И Матьё Дюма выходит на улицу без помех.
Ради безопасности ему следует покинуть Париж.
Матьё Дюма садится на лошадь, берет с собой двух своих адъютантов, галопом скачет к заставе, отдает распоряжение караулу, выезжает из города якобы для того, чтобы проверить другой пикет, и исчезает.
Вот как обстояли дела.
Когда происходит столь важное событие, как 13 вандемьера или 18 фрюктидора, оно вычерчивает в книге истории неизгладимый след. Все знают эту дату, и, когда произносят слова: «13 вандемьера» либо «18 фрюктидора», каждому известны последствия важного события, освященного одной из этих дат, но очень немногие знают, что за тайные силы подготовили почву для того, чтобы оно совершилось.
Поэтому мы тем более вменили себе в долг говорить в наших исторических романах или облеченных в форму романа исторических сочинениях то, что никто до нас не говорил, и рассказывать о том, что известно нам и еще очень немногим.
Раз уж мы по-дружески проговорились о том, каким образом раздобыли драгоценные книги, а также оригинальные и редкие источники, из которых черпали факты, настало время сказать, чем мы обязаны этим любопытным документам – любезным посредникам, коих так трудно заставить сойти со своих полок. Они служили нам факелами, с которыми мы прошли через таинственные лабиринты 13 вандемьера, и нам оставалось лишь вновь зажечь их, чтобы проникнуть в тайны 18 фрюктидора.
Посему, будучи уверены в том, что говорим правду, ничего, кроме правды, и всю правду, мы можем повторить первую фразу этой главы: вот как обстояли дела.
Семнадцатого вечером генерал-адъютант Рамель, обойдя посты, явился за распоряжениями к членам комиссии, которые должны были заседать всю ночь. Он присутствовал при том, как Пишегрю, которому его коллеги помешали опередить неприятеля, предсказал им то, что вскоре произошло, и, со свойственной ему беспечностью, доверился своей судьбе, хотя сам мог убежать и спастись от последовавших гонений.
Когда Пишегрю ушел, другие депутаты утвердились во мнении, что Директория не решится что-либо предпринять против них и даже если такая попытка будет сделана, то еще несколько дней ее можно не опасаться.
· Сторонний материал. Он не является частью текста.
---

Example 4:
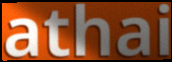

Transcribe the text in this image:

athai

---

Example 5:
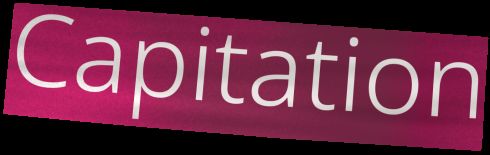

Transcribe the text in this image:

Capitation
Пишегрю даже слышал перед уходом, как некоторые депутаты, в том числе Эмери, Матьё Дюма, Воблан, Тронсон дю Кудре и Тибодо возмущались недоверием к Директории, что сеяло в обществе панику.
Итак, генерал-адъютанта Рамеля отпустили, не дав ему новых распоряжений; ему лишь предписывались те же действия, что и накануне; он должен был придерживаться их и на следующий день.
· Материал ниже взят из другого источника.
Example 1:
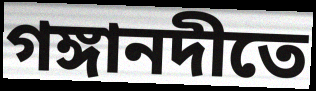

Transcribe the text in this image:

গঙ্গানদীতে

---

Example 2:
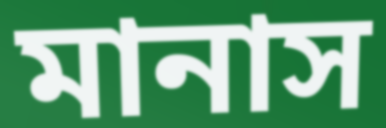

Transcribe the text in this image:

মানাস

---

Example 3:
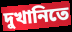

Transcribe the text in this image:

দুখানিতে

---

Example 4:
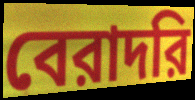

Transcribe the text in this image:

বেরাদরি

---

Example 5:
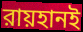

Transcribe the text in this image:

রায়হানই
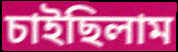
চাইছিলাম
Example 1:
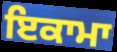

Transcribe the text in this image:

ਇਕਾਮਾ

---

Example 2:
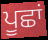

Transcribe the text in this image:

ਪੂਛਾਂ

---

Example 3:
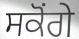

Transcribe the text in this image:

ਸਕੋਂਗੇ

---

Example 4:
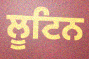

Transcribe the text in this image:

ਲੂਟਿਨ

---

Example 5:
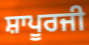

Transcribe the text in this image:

ਸ਼ਾਪੂਰਜੀ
Вот почему он вернулся в свой штаб и не стал ничего предпринимать, убедившись лишь, что в случае тревоги его гренадеры будут готовы взяться за оружие.
Два часа спустя, то есть в час ночи, он получил приказ явиться к военному министру.
Он поспешил в зал заседаний комиссии, где не осталось никого, кроме одного из инспекторов по имени Ровер, которого он застал спящим. Рамель сообщил ему о полученном в столь поздний час приказе, призвав оценить его значение.
Он добавил, что предупрежден о вступлении нескольких колонн войск в Париж. Однако все эти угрожающие непроверенные факты не возымели на Ровера никакого действия: он заявил, что совершенно спокоен и что у него есть все основания сохранять спокойствие.
Выходя из зала заседаний, Рамель встретил командира караула кавалеристов, которому, как и ему, было поручено охранять Советы. Этот человек сообщил, что убрал часовых и перевел свое войско, а также две пушки, стоявшие в большом дворе Тюильри, на другую сторону реки.
– Как вы могли совершить подобное, – спросил Рамель, – ведь я приказал вам совершенно противоположное?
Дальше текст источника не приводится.